Start of Data

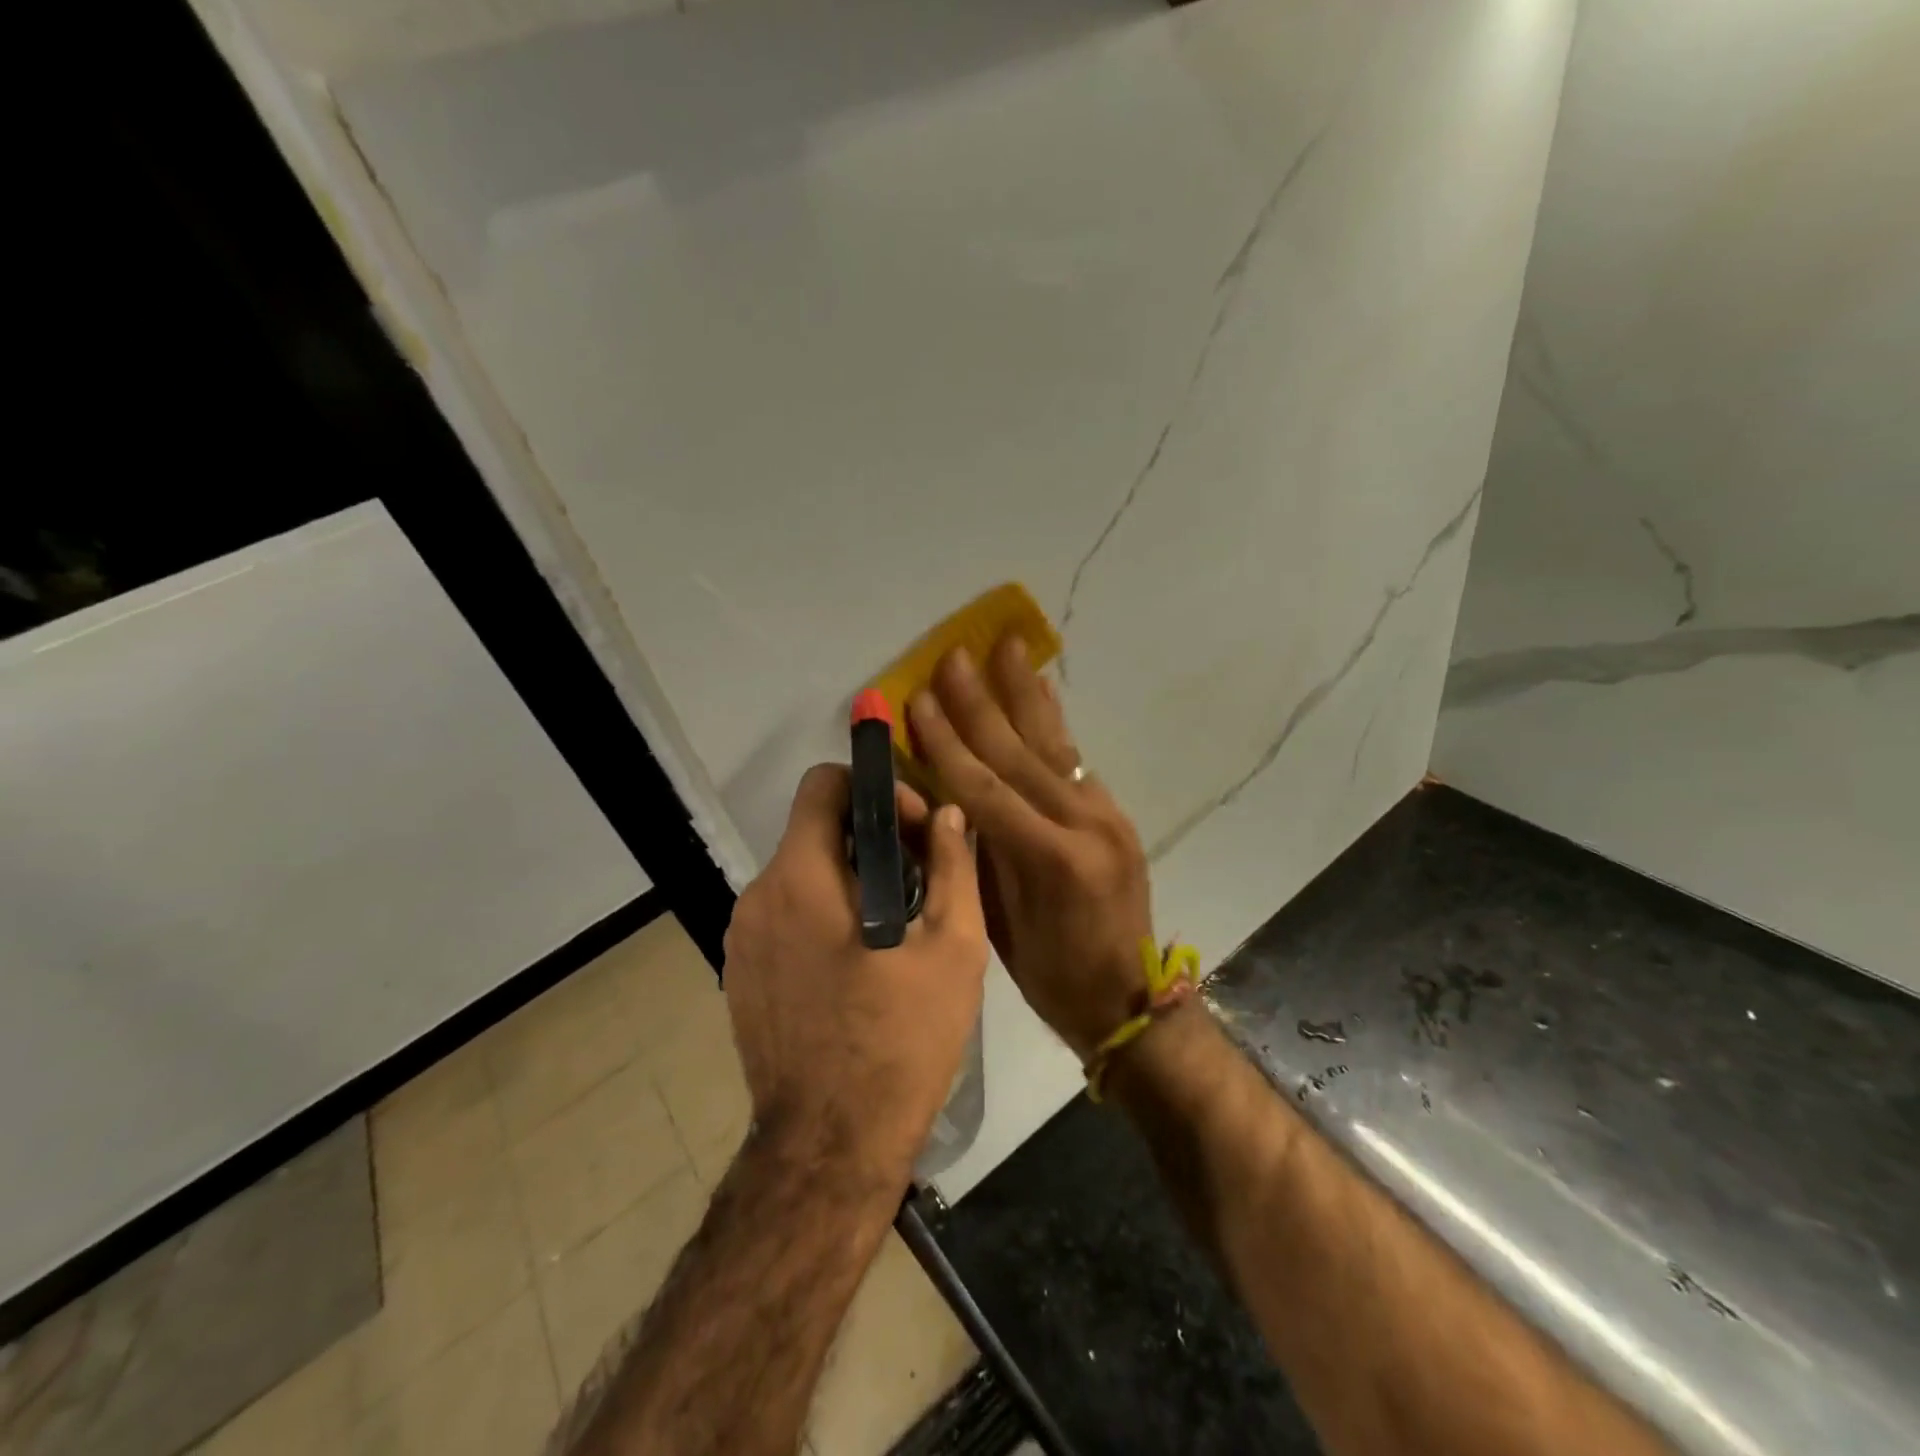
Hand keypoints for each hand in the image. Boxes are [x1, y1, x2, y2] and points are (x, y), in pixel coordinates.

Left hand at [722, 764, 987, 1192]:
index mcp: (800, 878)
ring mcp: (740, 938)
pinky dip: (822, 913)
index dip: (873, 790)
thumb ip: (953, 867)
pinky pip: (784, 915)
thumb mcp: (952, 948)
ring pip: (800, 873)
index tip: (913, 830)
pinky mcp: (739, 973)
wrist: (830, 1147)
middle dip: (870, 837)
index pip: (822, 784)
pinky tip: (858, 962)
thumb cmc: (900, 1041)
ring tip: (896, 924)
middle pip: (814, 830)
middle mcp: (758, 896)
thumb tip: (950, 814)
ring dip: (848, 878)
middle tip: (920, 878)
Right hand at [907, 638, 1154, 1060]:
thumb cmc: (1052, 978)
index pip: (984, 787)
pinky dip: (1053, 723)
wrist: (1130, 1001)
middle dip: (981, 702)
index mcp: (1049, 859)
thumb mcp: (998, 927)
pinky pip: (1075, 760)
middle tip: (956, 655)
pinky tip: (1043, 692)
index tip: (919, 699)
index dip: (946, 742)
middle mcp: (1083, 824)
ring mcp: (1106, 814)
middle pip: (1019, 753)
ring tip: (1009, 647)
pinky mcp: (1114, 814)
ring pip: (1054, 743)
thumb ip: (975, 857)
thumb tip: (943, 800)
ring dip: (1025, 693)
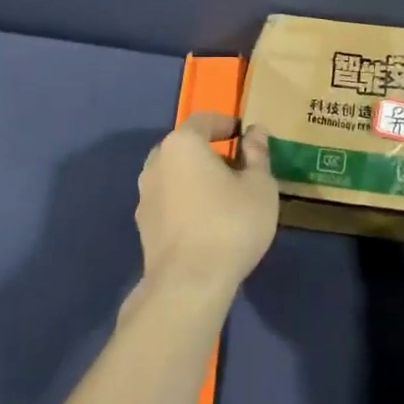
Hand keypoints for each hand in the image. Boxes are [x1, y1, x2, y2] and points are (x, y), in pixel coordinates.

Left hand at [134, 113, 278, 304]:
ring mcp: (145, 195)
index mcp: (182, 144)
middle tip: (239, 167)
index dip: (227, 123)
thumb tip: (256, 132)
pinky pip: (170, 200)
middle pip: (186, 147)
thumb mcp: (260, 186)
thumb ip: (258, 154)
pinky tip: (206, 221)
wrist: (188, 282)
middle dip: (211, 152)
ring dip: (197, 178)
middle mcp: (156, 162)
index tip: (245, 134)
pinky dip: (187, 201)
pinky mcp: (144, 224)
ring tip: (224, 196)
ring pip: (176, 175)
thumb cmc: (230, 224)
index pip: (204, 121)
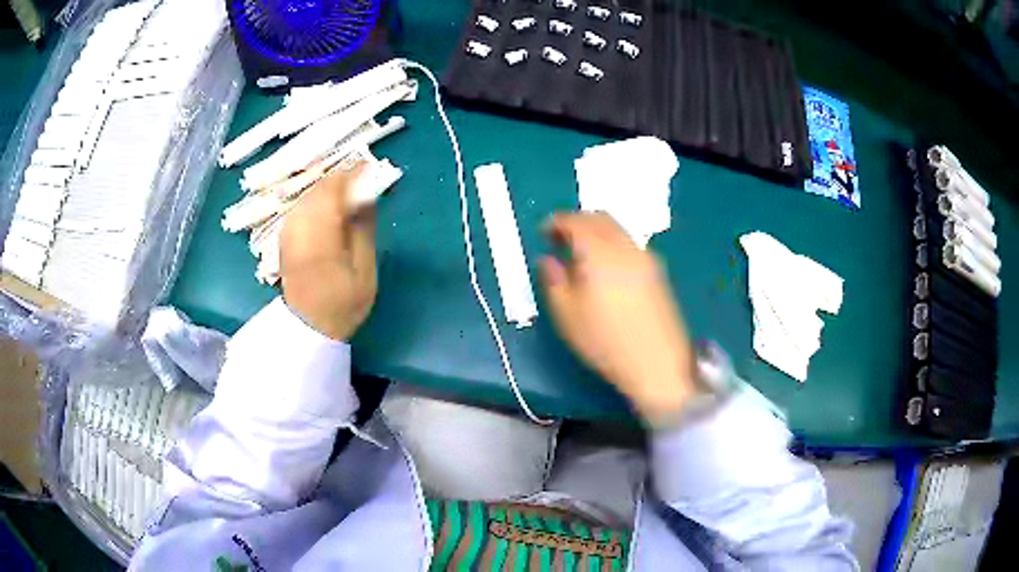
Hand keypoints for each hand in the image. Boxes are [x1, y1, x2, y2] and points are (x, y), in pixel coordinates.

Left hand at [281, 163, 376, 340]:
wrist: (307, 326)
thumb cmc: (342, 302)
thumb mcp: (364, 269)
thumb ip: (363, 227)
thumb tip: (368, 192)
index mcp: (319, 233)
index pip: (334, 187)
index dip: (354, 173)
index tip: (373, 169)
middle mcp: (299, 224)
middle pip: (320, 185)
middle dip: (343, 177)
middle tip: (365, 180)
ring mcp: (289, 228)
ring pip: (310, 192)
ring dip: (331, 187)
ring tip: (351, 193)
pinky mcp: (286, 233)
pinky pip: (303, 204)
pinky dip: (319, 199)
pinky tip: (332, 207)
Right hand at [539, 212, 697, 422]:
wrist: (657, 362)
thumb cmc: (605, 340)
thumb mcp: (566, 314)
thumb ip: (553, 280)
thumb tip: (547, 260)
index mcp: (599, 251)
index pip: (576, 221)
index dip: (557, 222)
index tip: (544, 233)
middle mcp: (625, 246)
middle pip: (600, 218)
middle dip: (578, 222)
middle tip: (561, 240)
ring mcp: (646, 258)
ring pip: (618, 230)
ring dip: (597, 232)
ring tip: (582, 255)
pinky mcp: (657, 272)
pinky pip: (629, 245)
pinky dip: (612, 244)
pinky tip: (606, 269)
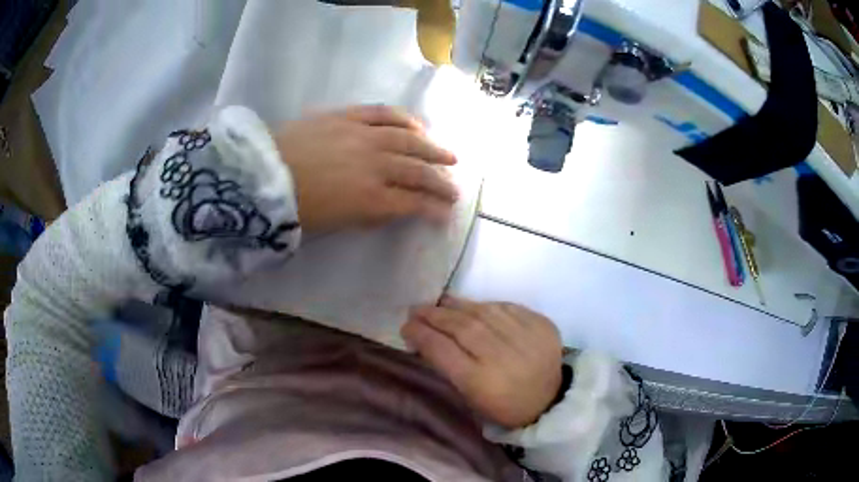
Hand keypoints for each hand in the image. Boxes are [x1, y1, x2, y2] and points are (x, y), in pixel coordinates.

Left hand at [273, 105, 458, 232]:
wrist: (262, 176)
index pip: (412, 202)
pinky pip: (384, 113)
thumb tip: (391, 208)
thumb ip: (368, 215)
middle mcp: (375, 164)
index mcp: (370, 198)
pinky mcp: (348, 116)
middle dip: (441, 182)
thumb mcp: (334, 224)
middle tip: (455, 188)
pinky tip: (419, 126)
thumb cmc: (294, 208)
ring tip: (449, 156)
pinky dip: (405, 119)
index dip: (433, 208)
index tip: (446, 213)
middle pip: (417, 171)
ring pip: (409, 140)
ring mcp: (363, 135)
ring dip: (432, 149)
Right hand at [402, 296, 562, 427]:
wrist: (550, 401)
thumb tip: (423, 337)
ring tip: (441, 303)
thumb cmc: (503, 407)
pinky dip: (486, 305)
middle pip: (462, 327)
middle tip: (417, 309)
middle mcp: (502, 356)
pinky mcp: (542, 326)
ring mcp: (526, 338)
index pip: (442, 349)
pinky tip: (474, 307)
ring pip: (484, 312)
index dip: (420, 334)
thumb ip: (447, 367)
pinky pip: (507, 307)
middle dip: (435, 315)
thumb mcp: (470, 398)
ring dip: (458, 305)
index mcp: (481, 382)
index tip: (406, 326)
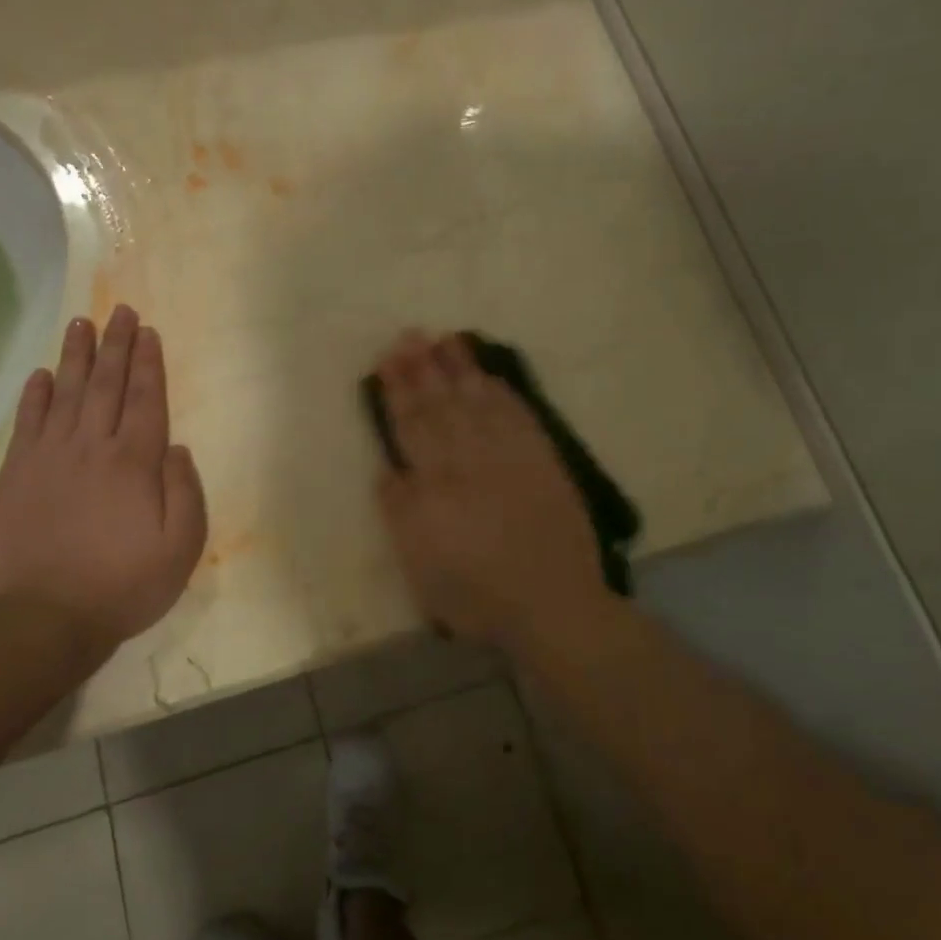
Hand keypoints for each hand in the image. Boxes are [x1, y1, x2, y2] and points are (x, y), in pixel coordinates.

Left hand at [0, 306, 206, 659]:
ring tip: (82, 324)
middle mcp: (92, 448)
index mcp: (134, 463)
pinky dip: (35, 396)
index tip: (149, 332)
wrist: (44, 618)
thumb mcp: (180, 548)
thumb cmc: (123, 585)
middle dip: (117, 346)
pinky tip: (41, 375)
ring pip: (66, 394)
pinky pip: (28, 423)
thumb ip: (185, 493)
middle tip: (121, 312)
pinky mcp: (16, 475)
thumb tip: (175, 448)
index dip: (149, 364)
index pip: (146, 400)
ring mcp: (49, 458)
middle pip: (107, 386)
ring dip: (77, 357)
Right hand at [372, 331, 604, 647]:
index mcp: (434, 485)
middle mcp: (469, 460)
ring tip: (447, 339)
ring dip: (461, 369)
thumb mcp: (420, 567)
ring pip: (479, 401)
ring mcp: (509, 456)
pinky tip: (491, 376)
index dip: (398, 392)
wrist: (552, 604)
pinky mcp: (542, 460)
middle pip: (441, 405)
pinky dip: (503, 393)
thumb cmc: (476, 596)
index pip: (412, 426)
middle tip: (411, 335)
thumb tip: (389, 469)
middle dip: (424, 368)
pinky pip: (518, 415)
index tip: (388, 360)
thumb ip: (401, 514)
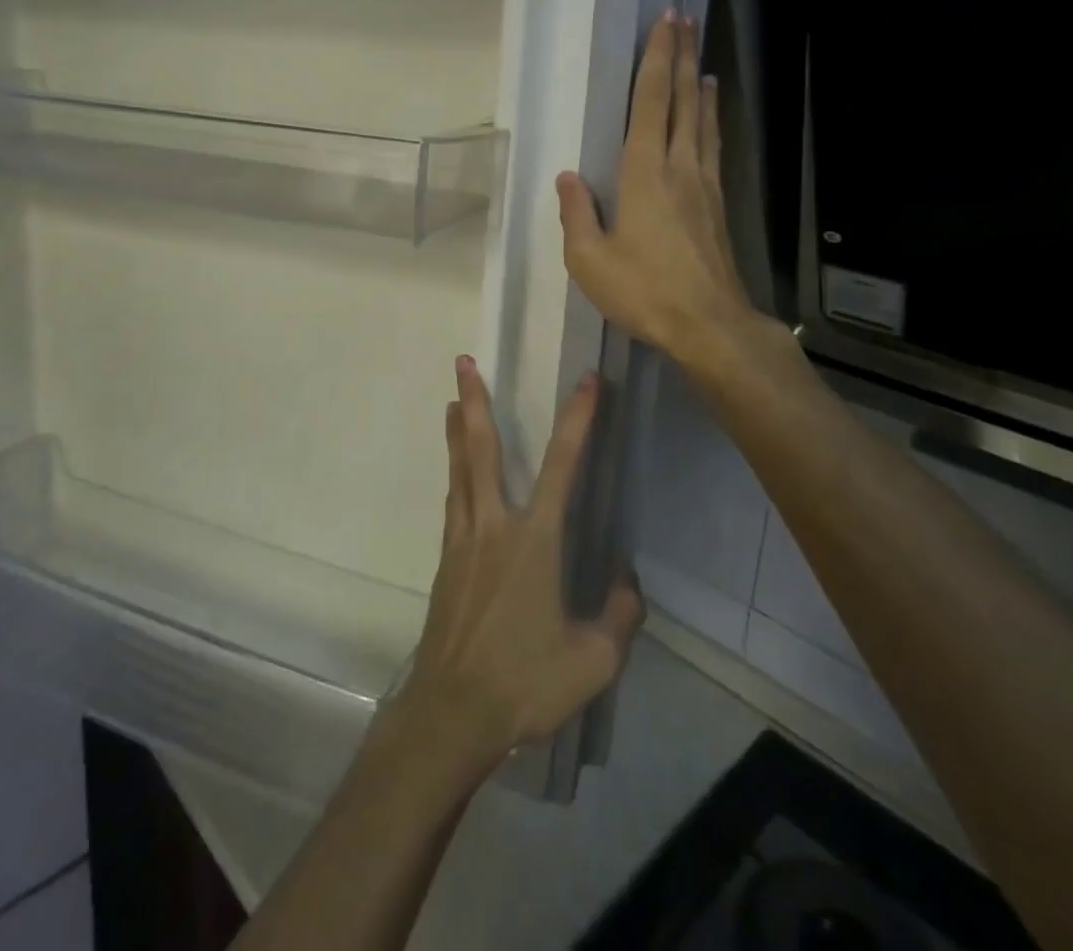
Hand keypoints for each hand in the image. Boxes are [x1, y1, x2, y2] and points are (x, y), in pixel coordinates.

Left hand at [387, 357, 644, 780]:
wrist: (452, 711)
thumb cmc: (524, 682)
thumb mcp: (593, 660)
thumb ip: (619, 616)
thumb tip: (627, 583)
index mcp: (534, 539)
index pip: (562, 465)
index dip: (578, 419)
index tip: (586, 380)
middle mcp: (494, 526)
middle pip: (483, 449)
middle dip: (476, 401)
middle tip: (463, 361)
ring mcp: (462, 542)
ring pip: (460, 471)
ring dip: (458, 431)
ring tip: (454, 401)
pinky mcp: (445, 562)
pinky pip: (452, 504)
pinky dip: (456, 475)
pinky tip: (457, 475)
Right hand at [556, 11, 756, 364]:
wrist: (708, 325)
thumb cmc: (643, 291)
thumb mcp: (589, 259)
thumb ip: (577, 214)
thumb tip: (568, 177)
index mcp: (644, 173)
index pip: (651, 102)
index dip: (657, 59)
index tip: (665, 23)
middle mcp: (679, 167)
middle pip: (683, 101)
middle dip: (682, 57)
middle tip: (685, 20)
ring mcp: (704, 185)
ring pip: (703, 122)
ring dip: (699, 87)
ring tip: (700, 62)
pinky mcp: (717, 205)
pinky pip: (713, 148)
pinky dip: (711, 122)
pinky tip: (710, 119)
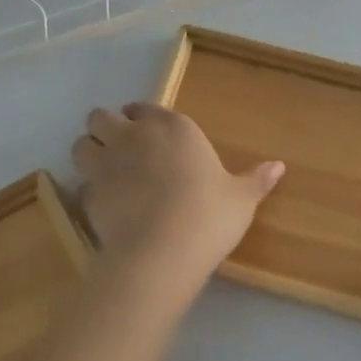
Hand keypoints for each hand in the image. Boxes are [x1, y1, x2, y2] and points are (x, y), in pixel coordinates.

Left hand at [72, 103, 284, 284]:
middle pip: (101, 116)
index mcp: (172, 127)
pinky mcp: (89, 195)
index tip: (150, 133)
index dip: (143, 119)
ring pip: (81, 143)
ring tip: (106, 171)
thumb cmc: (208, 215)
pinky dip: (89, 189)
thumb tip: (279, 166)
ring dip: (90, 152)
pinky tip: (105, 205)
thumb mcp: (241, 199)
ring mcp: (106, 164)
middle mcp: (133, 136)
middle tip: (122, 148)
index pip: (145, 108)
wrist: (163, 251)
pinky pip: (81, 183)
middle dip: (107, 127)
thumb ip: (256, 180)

End of Data

**About this task**
Exact copy, pictures excluded: every line above from the one containing "ring tip: (896, 924)" to the one containing "middle dip: (578, 222)", inclusive, and nothing more.

**Answer to this problem**
ring tip: (896, 924)
middle pip: (814, 830)
middle mcp: (758, 896)
thumb tip: (950, 814)
ring dip: (848, 878)
middle tip: (920, 878)
Right hand at [907, 638, 1154, 1060]:
thumb cmc: (1052, 978)
index pip: (984, 787)
pinky dip: (1053, 723)
wrist: (1130, 1001)
middle dip: (981, 702)
index mcp: (1049, 859)
thumb mcp: (998, 927)
pinky pip: (1075, 760)
middle tip: (956, 655)
pinky tip: (1043, 692)
index tip: (919, 699)
index dip: (946, 742)
middle mcp: (1083, 824)
ring mcp: (1106, 814)
middle pip: (1019, 753)
ring tip: (1009, 647)
pinky mcp: (1114, 814)
ring pip: (1054, 743)
thumb ip: (975, 857)
thumb tip: (943, 800)
ring dip: (1025, 693)
Hand keypoints for each hand in the image. Boxes are [x1, y1, x2, y2] and points are (x, y), in pixel coordinates.

Left hand at [134, 113, 278, 304]:
ring mcp: (145, 195)
index mcp: (182, 144)
middle tip: (239, 167)
index dip: (227, 123)
thumb tip: (256, 132)
pinky pip: (170, 200)
middle pip: (186, 147)
thumb mcp: (260, 186)
thumb ip: (258, 154)
pinky tip: (206, 221)
wrist: (188, 282)
middle dip: (211, 152)
ring dip: (197, 178)
middle mcp: (156, 162)
index tip: (245, 134)
pinky dip: (187, 201)
pinky mcp: (144, 224)
ring tip: (224, 196)
ring pip: (176, 175)
thumb cmc: (230, 224)
index pip: (204, 121)
Hand keypoints for each hand in the image. Boxes are [x1, y1, x2, y2] and points are (x, y), in pixel coordinates.

Left hand at [281, 163, 376, 340]:
wrist: (307, 326)
thumb cmc: (342, 302)
thumb mcp: (364, 269)
thumb ip: (363, 227)
thumb tip: (368, 192)
index mcp: (319, 233)
index pip: (334, 187)
index dip: (354, 173)
index tip: (373, 169)
middle mcp: (299, 224)
middle pip: (320, 185)
middle dip: (343, 177)
middle tip: (365, 180)
ring mcp: (289, 228)
ring pip: (310, 192)
ring dip: (331, 187)
ring tip: (351, 193)
pinky mcp: (286, 233)
pinky pip: (303, 204)
pinky dip: (319, 199)
pinky tip: (332, 207)
Right hand at [539, 212, 697, 422]:
wrist: (657, 362)
thumb cmc: (605, 340)
thumb mcp: (566, 314)
thumb ip: (553, 280)
thumb tip: (547, 260)
index mcp: (599, 251)
index pip: (576, 221)
index dip: (557, 222)
index tip: (544, 233)
middle mcp: (625, 246)
middle pip: (600, 218)
middle dip: (578, 222)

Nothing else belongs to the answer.